GOAL OF THE EXERCISE —
Could you print the entries below exactly, starting at the line that contains "der Website zu" and stopping after the last one?

SOURCE DATA —
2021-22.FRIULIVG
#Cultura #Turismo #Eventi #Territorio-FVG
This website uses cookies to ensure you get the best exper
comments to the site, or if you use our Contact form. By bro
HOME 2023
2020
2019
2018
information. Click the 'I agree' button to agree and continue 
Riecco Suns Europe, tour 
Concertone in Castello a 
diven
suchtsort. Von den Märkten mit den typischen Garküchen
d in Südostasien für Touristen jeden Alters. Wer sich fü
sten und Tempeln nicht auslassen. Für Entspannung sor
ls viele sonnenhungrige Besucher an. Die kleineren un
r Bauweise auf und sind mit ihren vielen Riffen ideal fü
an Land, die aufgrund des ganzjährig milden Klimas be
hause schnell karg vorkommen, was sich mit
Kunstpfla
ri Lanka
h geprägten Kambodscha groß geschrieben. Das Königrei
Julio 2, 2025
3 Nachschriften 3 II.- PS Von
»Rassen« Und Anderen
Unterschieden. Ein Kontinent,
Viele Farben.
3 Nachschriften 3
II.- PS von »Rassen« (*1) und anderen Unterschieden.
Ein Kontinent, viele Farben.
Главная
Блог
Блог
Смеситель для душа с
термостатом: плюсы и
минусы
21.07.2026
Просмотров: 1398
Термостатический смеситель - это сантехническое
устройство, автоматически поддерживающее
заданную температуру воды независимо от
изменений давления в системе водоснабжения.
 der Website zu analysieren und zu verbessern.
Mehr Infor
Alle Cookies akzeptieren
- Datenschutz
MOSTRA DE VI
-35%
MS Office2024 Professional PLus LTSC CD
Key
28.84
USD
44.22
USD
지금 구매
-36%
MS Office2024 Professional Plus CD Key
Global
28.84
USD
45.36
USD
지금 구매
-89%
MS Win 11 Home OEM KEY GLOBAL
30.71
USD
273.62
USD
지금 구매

SOLUTION FOR THIS EXERCISE —
 der Website zu analysieren und zu verbessern.
Mehr Infor
Alle Cookies akzeptieren
- Datenschutz
MOSTRA DE VI
-35%
MS Office2024 Professional PLus LTSC CD
Key
28.84
USD
44.22
USD
지금 구매
-36%
MS Office2024 Professional Plus CD Key
Global
28.84
USD
45.36
USD
지금 구매
-89%
MS Win 11 Home OEM KEY GLOBAL
30.71
USD
273.62
USD
지금 구매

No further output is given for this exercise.